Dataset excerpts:
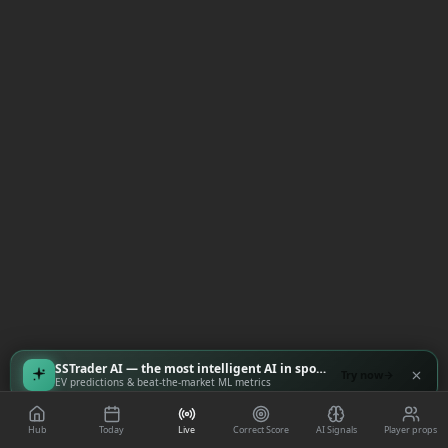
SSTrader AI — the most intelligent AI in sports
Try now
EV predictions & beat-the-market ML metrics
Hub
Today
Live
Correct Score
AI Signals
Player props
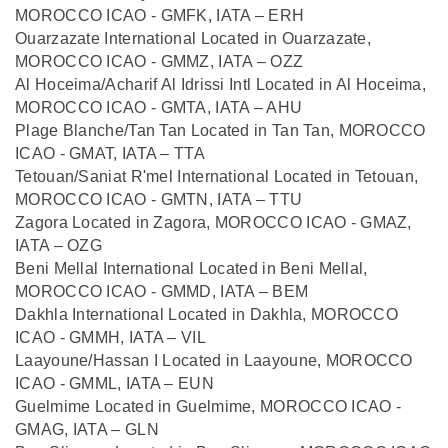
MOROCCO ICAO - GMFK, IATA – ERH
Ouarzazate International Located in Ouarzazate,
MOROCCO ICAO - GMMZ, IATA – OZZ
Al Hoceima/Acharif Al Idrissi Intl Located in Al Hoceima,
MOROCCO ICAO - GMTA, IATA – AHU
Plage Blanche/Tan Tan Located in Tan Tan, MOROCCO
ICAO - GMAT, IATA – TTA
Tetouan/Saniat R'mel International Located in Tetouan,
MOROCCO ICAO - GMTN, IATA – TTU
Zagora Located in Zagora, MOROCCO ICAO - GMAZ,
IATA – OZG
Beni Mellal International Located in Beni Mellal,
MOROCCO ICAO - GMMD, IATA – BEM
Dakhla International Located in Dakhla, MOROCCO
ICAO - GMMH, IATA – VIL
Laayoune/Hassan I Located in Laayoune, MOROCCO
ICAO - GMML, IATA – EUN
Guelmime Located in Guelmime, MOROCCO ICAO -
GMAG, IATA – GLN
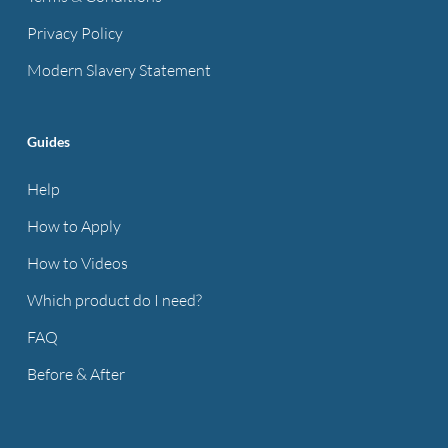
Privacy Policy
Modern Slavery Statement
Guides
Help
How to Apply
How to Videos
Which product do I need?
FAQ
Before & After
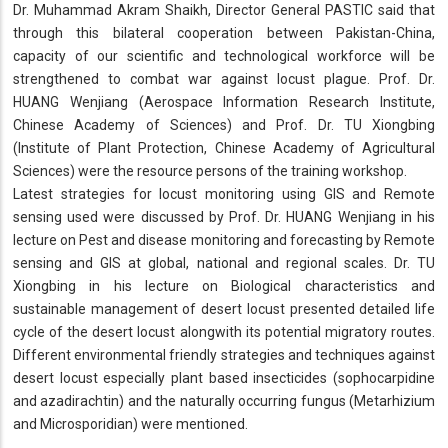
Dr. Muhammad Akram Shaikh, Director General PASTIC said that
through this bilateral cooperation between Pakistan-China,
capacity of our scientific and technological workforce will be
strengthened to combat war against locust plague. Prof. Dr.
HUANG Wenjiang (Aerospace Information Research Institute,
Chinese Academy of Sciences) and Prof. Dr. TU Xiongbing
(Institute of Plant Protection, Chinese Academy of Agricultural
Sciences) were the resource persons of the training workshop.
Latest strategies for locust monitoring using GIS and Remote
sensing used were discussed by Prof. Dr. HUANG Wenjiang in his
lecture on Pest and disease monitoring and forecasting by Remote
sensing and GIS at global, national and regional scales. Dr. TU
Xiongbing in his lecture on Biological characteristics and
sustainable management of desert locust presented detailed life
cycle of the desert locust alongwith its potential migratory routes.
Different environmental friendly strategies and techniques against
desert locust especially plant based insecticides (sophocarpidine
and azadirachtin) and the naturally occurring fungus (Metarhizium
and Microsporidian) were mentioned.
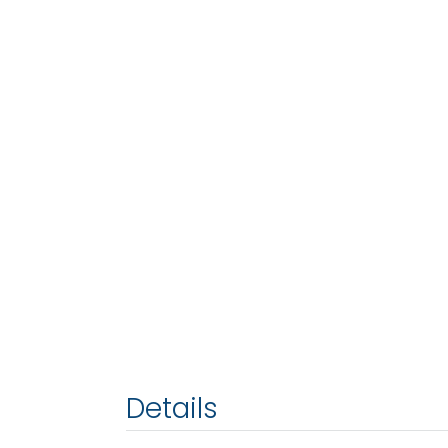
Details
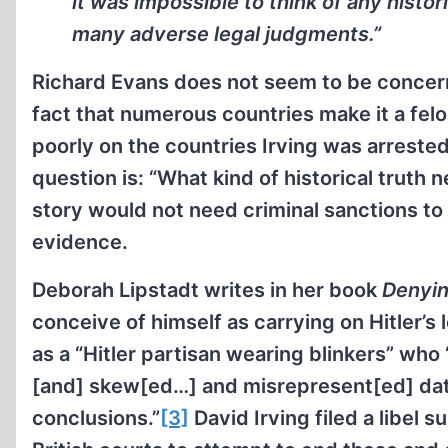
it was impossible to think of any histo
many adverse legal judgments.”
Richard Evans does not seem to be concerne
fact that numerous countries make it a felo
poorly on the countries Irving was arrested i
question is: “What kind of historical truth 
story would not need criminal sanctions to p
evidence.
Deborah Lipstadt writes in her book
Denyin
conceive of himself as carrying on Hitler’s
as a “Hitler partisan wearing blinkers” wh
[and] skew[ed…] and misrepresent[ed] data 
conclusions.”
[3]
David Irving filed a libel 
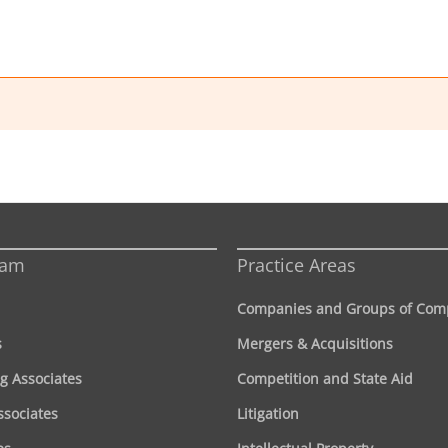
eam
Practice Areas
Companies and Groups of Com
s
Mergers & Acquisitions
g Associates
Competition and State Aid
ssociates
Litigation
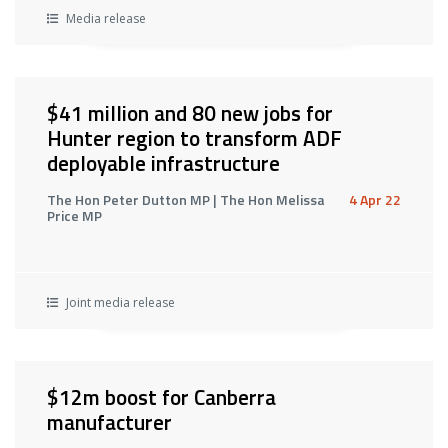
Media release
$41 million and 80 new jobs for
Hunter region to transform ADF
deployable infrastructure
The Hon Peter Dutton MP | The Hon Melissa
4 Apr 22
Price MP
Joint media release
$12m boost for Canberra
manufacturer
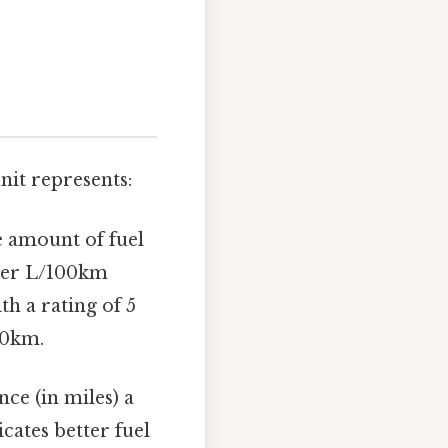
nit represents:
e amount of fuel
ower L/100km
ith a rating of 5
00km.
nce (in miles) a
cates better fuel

* * *

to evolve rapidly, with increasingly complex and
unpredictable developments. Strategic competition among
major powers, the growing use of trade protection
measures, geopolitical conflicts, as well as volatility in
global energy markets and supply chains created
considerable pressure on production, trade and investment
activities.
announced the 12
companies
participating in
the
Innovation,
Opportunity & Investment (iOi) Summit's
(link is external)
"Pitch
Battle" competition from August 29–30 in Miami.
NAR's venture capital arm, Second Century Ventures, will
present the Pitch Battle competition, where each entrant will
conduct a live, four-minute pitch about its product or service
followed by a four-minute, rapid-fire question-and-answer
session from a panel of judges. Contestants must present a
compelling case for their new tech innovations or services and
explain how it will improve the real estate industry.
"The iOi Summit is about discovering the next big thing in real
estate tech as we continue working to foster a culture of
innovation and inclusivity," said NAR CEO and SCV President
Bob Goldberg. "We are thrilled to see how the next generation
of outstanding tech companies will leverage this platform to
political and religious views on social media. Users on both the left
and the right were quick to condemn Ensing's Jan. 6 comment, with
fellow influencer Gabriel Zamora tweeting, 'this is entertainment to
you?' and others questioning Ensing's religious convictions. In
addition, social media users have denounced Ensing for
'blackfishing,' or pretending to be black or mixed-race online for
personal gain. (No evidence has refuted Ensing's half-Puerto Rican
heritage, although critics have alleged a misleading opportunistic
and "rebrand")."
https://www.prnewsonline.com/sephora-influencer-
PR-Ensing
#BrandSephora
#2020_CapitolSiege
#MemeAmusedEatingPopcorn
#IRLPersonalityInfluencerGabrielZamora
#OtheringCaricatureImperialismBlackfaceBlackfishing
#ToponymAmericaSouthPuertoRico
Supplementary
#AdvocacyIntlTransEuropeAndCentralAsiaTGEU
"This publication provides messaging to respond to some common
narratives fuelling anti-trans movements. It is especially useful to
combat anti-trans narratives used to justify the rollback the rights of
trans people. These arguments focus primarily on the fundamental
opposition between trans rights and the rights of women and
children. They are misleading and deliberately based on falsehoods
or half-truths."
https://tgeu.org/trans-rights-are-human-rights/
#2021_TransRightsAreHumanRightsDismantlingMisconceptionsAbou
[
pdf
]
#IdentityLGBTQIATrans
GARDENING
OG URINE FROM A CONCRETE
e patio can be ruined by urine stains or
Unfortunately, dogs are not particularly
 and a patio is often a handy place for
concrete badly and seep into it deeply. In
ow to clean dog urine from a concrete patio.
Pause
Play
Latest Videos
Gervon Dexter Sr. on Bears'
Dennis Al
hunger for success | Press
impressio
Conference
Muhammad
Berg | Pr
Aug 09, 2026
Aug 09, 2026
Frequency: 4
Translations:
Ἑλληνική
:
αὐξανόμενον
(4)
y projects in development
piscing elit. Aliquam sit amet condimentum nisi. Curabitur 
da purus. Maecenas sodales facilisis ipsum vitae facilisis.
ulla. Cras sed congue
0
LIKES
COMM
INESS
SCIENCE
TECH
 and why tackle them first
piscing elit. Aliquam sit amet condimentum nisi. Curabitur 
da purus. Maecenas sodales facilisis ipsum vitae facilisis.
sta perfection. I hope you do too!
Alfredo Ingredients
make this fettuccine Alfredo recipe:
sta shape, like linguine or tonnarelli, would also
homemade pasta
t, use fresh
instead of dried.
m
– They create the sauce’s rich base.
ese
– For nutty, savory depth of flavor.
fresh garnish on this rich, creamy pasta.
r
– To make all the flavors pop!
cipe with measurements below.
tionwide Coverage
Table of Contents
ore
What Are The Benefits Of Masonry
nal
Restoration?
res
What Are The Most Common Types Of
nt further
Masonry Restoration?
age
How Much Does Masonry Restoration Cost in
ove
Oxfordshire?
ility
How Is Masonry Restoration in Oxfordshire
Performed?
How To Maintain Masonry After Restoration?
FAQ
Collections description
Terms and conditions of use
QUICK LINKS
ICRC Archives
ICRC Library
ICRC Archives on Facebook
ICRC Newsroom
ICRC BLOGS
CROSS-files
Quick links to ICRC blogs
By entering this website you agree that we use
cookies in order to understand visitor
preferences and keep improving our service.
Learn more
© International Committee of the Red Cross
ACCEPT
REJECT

**WHAT YOU NEED TO DO:**
Echo back every line from the one containing "SSTrader AI —" through the one containing "Player props", both included.

**ANSWER AREA:**
SSTrader AI — the most intelligent AI in sports
Try now
EV predictions & beat-the-market ML metrics
Hub
Today
Live
Correct Score
AI Signals
Player props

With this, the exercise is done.